● Data extracted from a collection
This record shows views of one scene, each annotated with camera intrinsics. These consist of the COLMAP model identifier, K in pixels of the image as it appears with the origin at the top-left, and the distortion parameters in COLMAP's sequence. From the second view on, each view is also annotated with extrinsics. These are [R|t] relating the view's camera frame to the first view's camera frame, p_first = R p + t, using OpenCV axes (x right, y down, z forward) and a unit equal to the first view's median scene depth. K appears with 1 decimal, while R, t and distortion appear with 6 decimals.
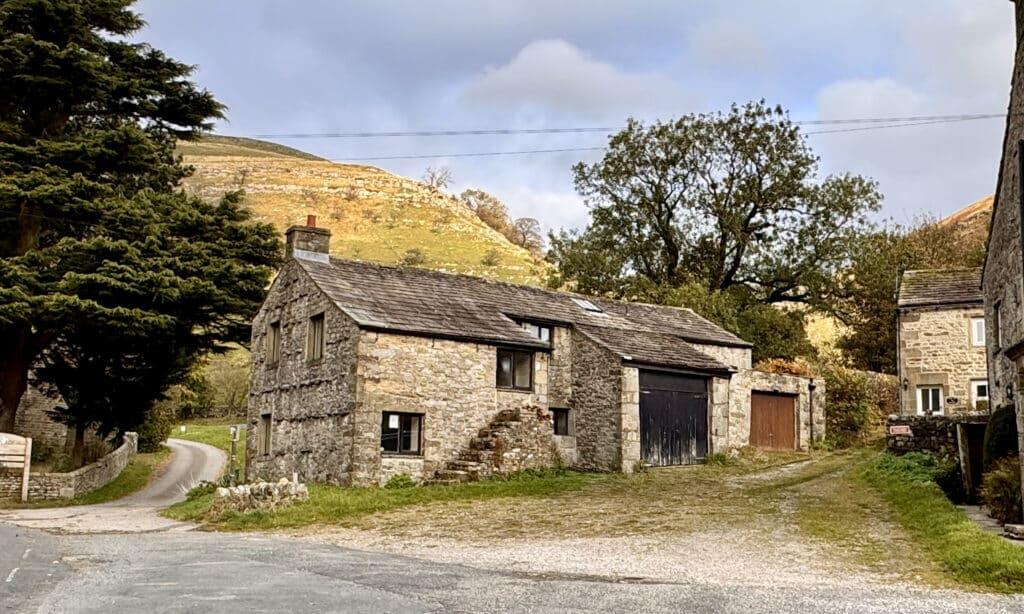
lens RADIAL K [[1059.6, 0, 514.2], [0, 1059.6, 362.7], [0, 0, 1]] dist [-0.009972, -0.009344]
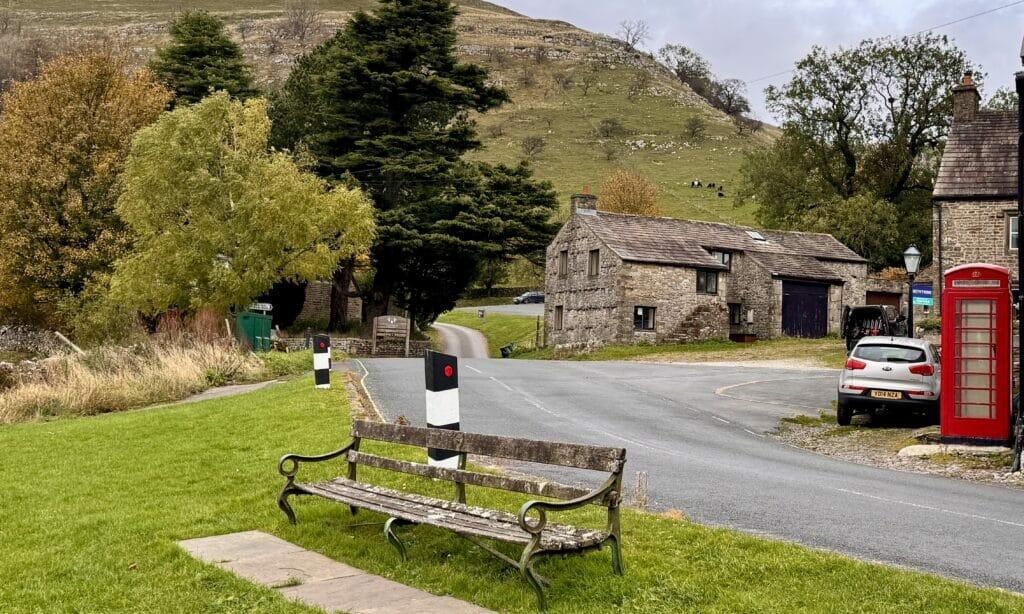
lens RADIAL K [[1128.5, 0, 605.4], [0, 1128.5, 305.9], [0, 0, 1]] dist [-0.073018, -0.000508]
pose [[0.995209, 0.009515, -0.097302, 0.015516], [-0.003956, 0.998357, 0.057165, -0.061352], [0.097686, -0.056506, 0.993612, -0.889220]]
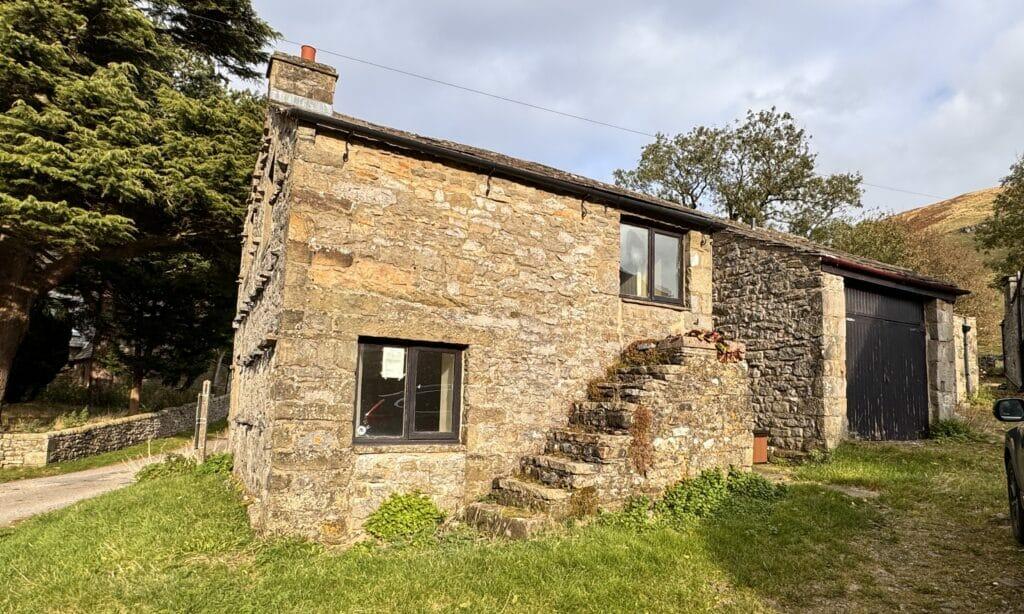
lens RADIAL K [[691.3, 0, 512.0], [0, 691.3, 307.0], [0, 0, 1]] dist [-0.005319, -0.000829]
pose [[0.997796, -0.003713, -0.066254, -0.045817], [0.001042, 0.999187, -0.040304, 0.041987], [0.066349, 0.040146, 0.996989, 0.688692]]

● Aim of the exercise
Copy out all the entries exactly. Images stay out of the copy.

● Response area
This record shows views of one scene, each annotated with camera intrinsics. These consist of the COLMAP model identifier, K in pixels of the image as it appears with the origin at the top-left, and the distortion parameters in COLMAP's sequence. From the second view on, each view is also annotated with extrinsics. These are [R|t] relating the view's camera frame to the first view's camera frame, p_first = R p + t, using OpenCV axes (x right, y down, z forward) and a unit equal to the first view's median scene depth. K appears with 1 decimal, while R, t and distortion appear with 6 decimals.
lens RADIAL K [[1059.6, 0, 514.2], [0, 1059.6, 362.7], [0, 0, 1]] dist [-0.009972, -0.009344]
lens RADIAL K [[1128.5, 0, 605.4], [0, 1128.5, 305.9], [0, 0, 1]] dist [-0.073018, -0.000508]
pose [[0.995209, 0.009515, -0.097302, 0.015516], [-0.003956, 0.998357, 0.057165, -0.061352], [0.097686, -0.056506, 0.993612, -0.889220]]
lens RADIAL K [[691.3, 0, 512.0], [0, 691.3, 307.0], [0, 0, 1]] dist [-0.005319, -0.000829]
pose [[0.997796, -0.003713, -0.066254, -0.045817], [0.001042, 0.999187, -0.040304, 0.041987], [0.066349, 0.040146, 0.996989, 0.688692]]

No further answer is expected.